» AIM OF THE TASK
Return the run of lines below that opens with the line containing "l'adeguamento della rete agli standard" and closes with the line containing "Automatic Coupling) per l'automazione delle", keeping each one exact.
BEGIN
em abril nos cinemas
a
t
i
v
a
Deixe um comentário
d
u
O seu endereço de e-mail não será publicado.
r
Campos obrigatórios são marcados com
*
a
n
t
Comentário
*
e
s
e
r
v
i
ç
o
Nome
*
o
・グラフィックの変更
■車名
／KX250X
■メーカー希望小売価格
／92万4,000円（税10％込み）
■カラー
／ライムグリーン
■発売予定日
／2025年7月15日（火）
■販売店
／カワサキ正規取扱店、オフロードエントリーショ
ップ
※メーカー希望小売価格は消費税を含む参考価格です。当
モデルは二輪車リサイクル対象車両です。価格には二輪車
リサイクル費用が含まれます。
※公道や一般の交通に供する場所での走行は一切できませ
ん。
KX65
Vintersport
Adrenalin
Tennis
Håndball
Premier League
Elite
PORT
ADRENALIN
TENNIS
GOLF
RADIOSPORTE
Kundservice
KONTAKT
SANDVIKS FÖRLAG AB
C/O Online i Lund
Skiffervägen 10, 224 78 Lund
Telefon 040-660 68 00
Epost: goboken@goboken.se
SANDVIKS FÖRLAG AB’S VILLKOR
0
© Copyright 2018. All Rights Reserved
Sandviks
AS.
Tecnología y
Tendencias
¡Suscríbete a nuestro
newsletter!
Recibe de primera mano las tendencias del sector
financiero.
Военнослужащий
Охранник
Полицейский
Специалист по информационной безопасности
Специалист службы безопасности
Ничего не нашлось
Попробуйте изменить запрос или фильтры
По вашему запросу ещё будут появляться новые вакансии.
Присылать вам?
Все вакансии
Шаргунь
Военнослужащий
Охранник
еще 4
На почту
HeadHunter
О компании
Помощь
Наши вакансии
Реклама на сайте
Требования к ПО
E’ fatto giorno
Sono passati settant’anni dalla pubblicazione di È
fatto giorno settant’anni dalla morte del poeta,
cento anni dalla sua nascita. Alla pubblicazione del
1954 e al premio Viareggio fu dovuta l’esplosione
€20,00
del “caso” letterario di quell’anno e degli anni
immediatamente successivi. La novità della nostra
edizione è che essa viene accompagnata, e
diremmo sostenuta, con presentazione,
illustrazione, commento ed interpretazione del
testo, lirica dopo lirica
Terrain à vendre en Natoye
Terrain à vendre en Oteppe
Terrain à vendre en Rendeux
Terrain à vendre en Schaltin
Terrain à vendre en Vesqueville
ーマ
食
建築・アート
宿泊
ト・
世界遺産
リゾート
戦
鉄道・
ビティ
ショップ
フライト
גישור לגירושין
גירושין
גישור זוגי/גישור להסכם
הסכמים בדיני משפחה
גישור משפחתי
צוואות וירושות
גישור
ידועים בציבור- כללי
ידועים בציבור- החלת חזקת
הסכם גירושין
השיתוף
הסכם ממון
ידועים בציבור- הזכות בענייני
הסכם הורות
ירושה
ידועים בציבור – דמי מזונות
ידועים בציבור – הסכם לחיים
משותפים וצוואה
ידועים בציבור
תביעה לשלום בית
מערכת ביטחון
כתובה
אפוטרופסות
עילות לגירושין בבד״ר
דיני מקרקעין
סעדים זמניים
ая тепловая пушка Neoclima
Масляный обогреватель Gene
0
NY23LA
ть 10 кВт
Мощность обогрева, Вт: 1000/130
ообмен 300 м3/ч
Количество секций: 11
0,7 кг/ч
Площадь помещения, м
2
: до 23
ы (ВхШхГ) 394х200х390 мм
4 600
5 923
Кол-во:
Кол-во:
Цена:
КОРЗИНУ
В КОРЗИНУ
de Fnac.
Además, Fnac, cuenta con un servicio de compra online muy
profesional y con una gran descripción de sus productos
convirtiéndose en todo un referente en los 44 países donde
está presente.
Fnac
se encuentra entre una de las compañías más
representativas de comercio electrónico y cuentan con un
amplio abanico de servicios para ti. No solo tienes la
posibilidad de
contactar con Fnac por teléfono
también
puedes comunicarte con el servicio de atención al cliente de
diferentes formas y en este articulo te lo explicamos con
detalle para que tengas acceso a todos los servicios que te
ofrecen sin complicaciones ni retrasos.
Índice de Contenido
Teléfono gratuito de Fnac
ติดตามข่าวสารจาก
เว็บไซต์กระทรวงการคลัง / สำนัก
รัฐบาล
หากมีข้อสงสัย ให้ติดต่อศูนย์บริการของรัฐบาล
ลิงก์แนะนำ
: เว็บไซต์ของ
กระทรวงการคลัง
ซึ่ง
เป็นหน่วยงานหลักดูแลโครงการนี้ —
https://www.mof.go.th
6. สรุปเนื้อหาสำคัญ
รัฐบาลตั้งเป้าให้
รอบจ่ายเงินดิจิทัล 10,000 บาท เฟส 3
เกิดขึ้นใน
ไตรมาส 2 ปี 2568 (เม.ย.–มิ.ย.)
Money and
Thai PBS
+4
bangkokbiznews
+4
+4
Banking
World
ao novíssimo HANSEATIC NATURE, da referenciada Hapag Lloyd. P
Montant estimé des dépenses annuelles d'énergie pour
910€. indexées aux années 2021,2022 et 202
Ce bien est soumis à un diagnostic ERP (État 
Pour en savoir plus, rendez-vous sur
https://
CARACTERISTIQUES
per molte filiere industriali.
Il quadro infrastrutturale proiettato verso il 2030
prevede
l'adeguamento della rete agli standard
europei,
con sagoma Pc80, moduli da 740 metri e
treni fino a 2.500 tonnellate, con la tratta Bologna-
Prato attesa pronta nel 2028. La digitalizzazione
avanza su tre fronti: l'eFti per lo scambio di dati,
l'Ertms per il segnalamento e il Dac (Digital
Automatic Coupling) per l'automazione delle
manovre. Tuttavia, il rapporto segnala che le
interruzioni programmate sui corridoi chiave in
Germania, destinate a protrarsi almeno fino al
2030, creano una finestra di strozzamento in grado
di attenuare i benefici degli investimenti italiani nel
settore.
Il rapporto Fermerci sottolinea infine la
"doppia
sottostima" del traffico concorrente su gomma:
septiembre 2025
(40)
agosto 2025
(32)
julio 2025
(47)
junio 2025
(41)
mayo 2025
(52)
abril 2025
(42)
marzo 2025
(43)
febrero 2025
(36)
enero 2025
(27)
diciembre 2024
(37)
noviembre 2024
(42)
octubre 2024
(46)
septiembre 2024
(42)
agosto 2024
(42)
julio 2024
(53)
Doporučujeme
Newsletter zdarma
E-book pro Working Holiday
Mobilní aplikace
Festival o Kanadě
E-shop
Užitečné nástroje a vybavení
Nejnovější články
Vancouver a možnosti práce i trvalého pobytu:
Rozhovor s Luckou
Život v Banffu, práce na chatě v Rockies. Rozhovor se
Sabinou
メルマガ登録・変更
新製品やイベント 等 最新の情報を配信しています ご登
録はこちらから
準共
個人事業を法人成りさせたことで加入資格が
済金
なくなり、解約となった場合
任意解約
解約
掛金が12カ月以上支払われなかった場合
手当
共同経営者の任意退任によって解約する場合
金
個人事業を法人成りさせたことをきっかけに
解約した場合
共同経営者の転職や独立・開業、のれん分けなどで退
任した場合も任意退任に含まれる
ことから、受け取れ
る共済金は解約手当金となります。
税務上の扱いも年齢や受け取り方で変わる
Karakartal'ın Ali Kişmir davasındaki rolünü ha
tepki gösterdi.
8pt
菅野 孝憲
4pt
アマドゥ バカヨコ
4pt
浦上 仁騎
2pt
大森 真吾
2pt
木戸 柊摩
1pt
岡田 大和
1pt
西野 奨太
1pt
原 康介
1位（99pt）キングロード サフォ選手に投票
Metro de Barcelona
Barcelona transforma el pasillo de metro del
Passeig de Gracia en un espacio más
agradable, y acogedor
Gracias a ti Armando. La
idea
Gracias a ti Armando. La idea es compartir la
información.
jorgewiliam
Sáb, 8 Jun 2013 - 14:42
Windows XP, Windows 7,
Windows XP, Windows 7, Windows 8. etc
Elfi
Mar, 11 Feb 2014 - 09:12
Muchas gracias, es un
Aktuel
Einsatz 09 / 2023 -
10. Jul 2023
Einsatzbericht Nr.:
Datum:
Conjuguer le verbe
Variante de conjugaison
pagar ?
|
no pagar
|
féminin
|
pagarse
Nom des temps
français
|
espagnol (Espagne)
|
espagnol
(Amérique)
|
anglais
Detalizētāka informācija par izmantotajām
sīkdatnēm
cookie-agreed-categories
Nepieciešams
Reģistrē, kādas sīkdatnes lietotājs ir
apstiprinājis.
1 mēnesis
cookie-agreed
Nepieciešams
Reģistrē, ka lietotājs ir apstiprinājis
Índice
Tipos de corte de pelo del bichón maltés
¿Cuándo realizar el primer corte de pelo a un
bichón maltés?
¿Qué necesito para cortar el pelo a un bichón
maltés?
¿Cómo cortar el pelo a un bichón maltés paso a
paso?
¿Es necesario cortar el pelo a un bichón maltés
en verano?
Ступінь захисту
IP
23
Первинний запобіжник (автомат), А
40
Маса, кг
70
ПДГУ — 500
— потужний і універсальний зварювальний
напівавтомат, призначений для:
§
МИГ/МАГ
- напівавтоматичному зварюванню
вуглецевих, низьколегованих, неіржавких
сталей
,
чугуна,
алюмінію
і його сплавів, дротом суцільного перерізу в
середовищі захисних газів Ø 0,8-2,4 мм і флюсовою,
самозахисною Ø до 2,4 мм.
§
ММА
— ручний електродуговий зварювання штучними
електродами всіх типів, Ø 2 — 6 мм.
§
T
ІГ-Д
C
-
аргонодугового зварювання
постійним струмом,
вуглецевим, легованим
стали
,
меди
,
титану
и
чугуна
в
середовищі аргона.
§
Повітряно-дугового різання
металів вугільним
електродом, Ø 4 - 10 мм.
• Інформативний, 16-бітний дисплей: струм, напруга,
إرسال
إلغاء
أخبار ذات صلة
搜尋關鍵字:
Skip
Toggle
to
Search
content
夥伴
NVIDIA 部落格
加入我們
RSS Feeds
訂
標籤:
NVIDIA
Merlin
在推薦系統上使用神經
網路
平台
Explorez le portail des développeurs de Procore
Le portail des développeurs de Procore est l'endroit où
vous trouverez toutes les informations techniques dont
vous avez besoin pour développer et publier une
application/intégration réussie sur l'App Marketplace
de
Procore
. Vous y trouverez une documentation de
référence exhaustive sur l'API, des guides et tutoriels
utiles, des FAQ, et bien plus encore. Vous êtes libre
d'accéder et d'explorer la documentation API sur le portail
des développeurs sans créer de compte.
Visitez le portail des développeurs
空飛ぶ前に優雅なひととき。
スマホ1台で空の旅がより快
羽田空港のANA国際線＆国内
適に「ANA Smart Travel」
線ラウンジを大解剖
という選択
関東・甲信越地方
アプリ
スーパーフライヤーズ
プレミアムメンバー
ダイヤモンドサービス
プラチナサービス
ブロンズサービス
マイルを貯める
END
» COMPLETED EXERCISE
l'adeguamento della rete agli standard
europei,
con sagoma Pc80, moduli da 740 metri e
treni fino a 2.500 tonnellate, con la tratta Bologna-
Prato attesa pronta nel 2028. La digitalizzazione
avanza su tre fronti: l'eFti per lo scambio di dati,
l'Ertms per il segnalamento e il Dac (Digital
Automatic Coupling) per l'automazione delle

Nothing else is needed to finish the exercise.